(Exercise input)
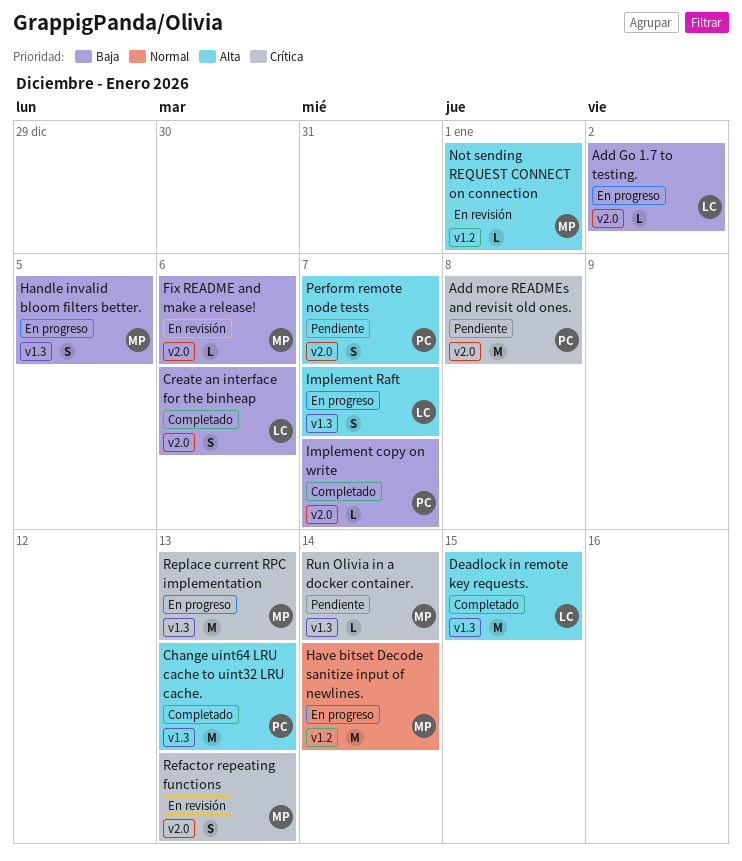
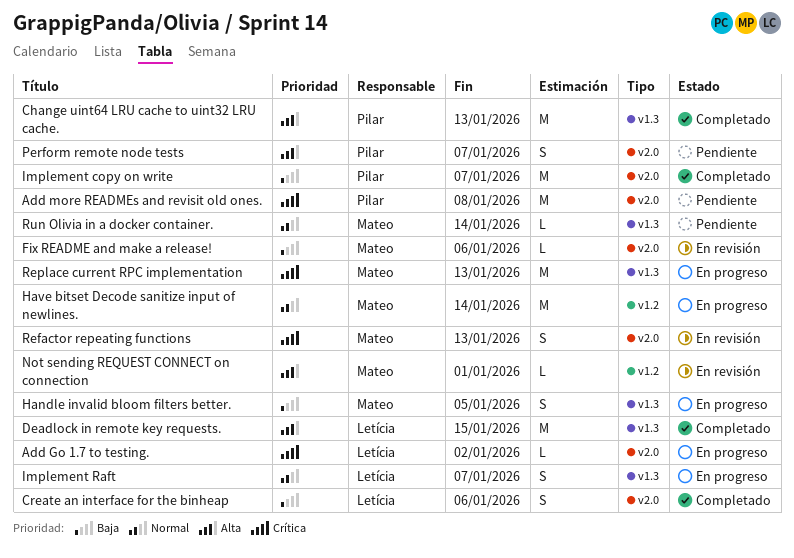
Add Go 1.7 to testing., priority: Baja -> Crítica
Implement copy on write, estimate: L -> M
Implement Raft, priority: Alta -> Normal
Run Olivia in a docker container., priority: Crítica -> Normal

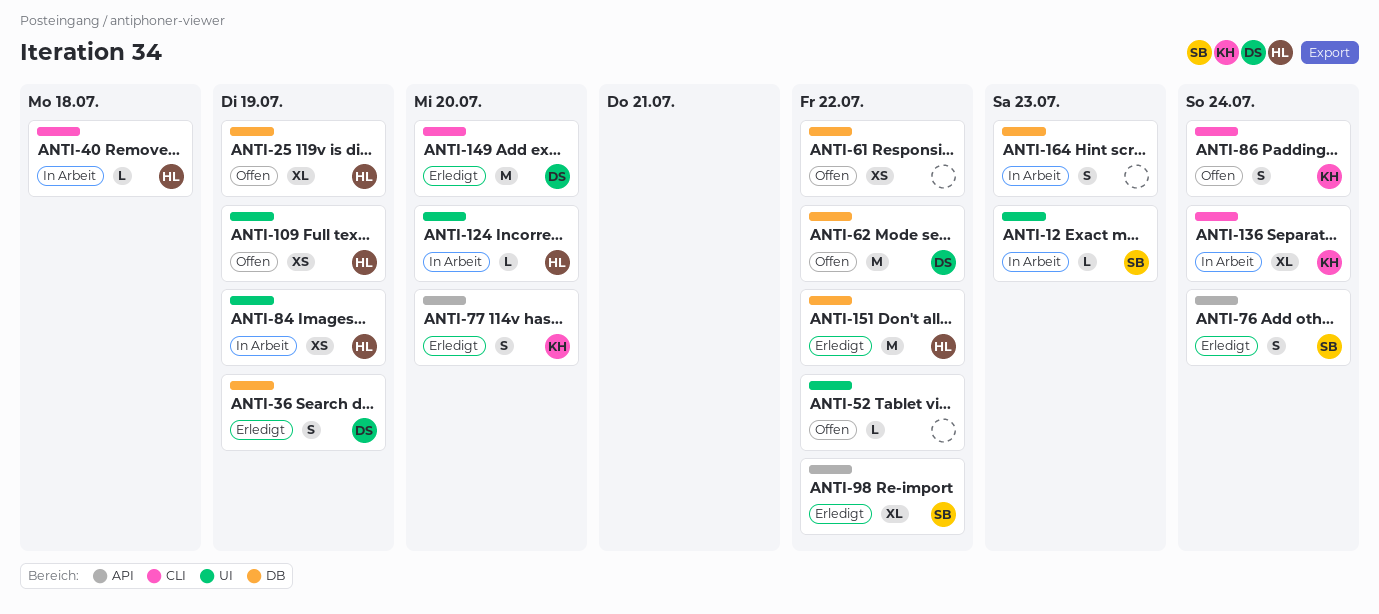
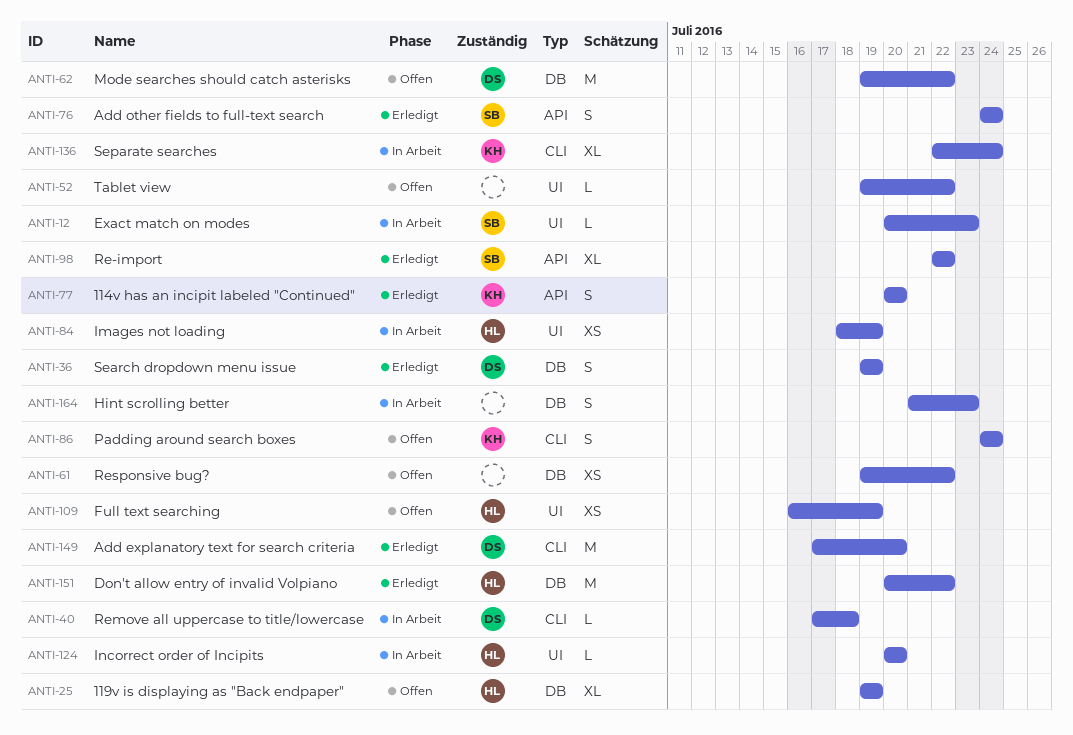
ANTI-40, owner: HL -> DS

(Task prompt)
Each entry above has to be set down again verbatim, except for its pictures.

(Worked solution)
Add Go 1.7 to testing., priority: Baja -> Crítica
Implement copy on write, estimate: L -> M
Implement Raft, priority: Alta -> Normal
Run Olivia in a docker container., priority: Crítica -> Normal

ANTI-40, owner: HL -> DS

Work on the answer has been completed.